Deux randonneuses se sont perdues dans les Hautes-Pyrénées après avoir suivi un itinéraire généré par l’intelligence artificielle, révèle Ouest France. Selon le guide de montagne qui les a secourues, « tout était faux » sur la carte proposée par l’outil, soulignant les risques liés à l’utilisation de ces technologies pour préparer des randonnées.
Ce qu'il faut retenir
- Deux randonneuses ont perdu leur chemin dans les Hautes-Pyrénées en suivant une carte générée par ChatGPT.
- Le guide de montagne ayant porté secours aux deux femmes a confirmé que « tout était faux » sur l’itinéraire proposé.
- Les professionnels de la montagne alertent sur les dangers croissants liés à l’utilisation de l’IA pour préparer des randonnées.
- Les experts recommandent de toujours vérifier les informations fournies par ces outils avant de partir en excursion.
Un itinéraire généré par IA à l’origine de leur perte
Les deux randonneuses ont cru pouvoir s’appuyer sur une carte générée par ChatGPT pour organiser leur excursion dans les Hautes-Pyrénées. Mais leur confiance dans l’outil s’est révélée mal placée : l’itinéraire proposé contenait des erreurs majeures. Selon le guide de montagne qui les a retrouvées, « tout était faux » sur cette carte, mettant en lumière les limites des algorithmes pour des usages aussi précis que la cartographie en montagne.
L’incident, survenu récemment, illustre les dangers potentiels de l’intelligence artificielle lorsqu’elle est utilisée pour des activités où la fiabilité des informations est cruciale.
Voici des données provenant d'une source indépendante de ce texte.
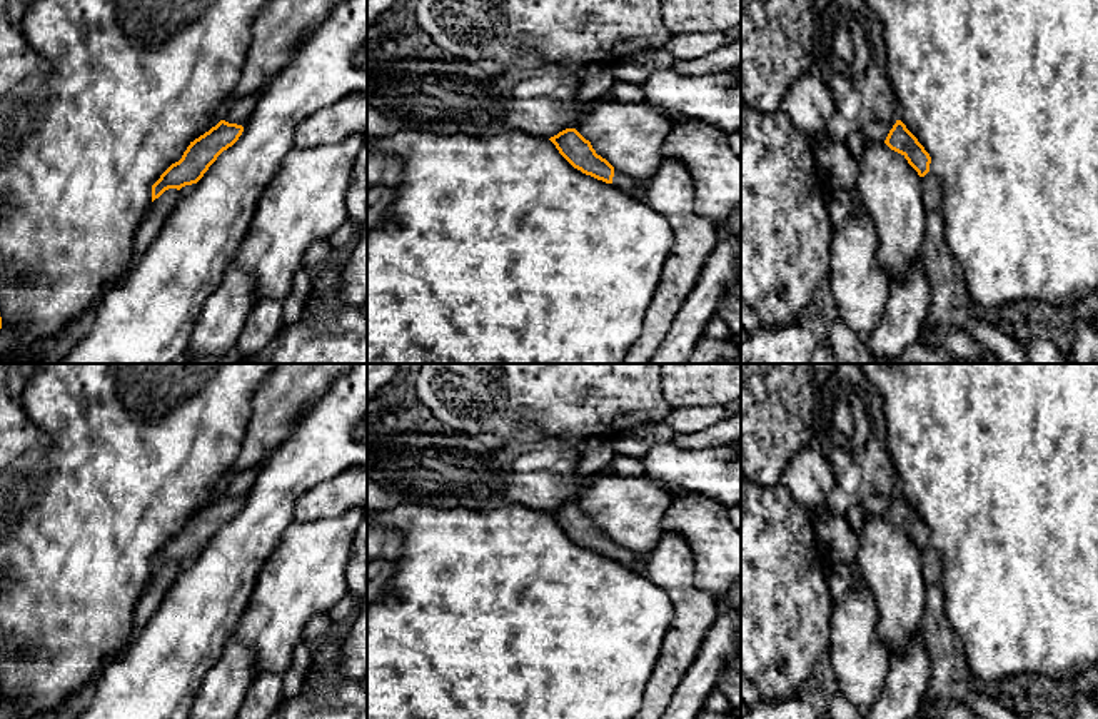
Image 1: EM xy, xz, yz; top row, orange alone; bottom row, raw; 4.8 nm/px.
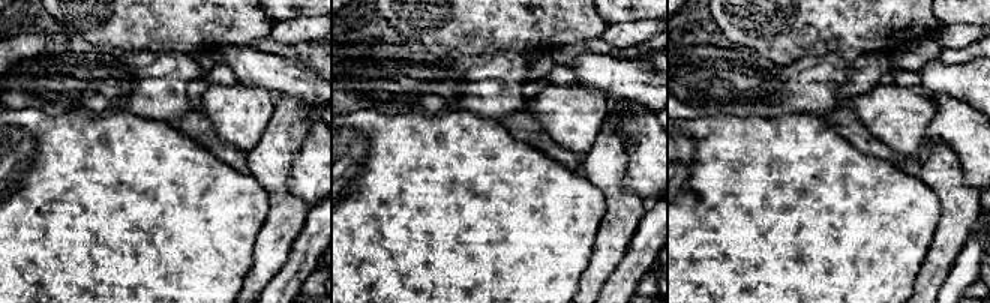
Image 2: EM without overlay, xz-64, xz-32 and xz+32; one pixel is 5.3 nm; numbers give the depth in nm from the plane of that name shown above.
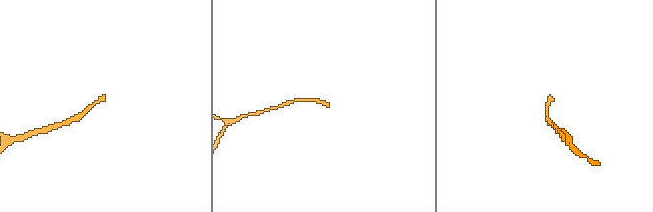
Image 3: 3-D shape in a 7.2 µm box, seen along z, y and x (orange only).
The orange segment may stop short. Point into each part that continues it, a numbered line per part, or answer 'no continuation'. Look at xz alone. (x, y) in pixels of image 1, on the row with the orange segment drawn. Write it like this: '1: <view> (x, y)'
1: xz (626, 184)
Les randonneuses n’ont heureusement subi que des frayeurs, mais cette situation aurait pu avoir des conséquences bien plus graves.
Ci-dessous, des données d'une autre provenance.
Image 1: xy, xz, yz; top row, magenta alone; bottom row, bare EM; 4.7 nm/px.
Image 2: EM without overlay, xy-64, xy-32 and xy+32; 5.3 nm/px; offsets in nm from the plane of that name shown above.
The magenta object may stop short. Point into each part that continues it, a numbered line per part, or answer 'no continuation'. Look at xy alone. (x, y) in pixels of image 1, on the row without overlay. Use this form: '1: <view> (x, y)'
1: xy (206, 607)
Les professionnels de la montagne sonnent l’alarme
Face à l’essor des outils d’IA et leur intégration croissante dans la préparation d’activités outdoor, les guides de montagne tirent la sonnette d’alarme. « Ces outils peuvent générer des itinéraires qui ne correspondent pas à la réalité, avec des chemins inexistants ou des dénivelés sous-estimés », explique un professionnel du secteur, qui préfère garder l’anonymat. « En montagne, une erreur de parcours peut vite devenir dramatique. »
Les associations de randonneurs et les offices de tourisme recommandent désormais de systématiquement croiser les sources avant de partir. Les cartes papier, les applications spécialisées ou les conseils de locaux restent des références bien plus sûres que les outils automatisés, encore en phase d’apprentissage pour ce type d’usage.
L’IA, un outil pratique mais pas infaillible
L’incident des Hautes-Pyrénées n’est pas isolé. D’autres cas ont déjà été signalés où des randonneurs se sont retrouvés bloqués ou égarés en suivant des itinéraires générés par des intelligences artificielles. Les limites de ces outils tiennent notamment à leur incapacité à analyser en temps réel les conditions météo, les fermetures de sentiers ou les risques d’avalanche, pourtant essentiels en montagne.
Les développeurs de ces technologies rappellent que leurs outils sont conçus pour assister, et non remplacer, la préparation humaine. « ChatGPT et ses équivalents ne sont pas des guides de montagne », précise un porte-parole de l’un des principaux acteurs du secteur. « Ils peuvent proposer des idées, mais il revient à l’utilisateur de valider et d’adapter ces propositions à la réalité du terrain. »
Les autorités locales des Hautes-Pyrénées, où s’est produit l’incident, ont également appelé les randonneurs à signaler systématiquement leurs itinéraires avant de partir, une mesure qui pourrait devenir obligatoire dans certaines zones sensibles.
Les principaux risques incluent des itinéraires inexacts (chemins fermés, dénivelés mal évalués), une méconnaissance des conditions météo ou des alertes locales, ainsi qu’une sous-estimation des dangers spécifiques à la montagne. Ces outils ne peuvent pas remplacer l’expertise humaine ou les données en temps réel.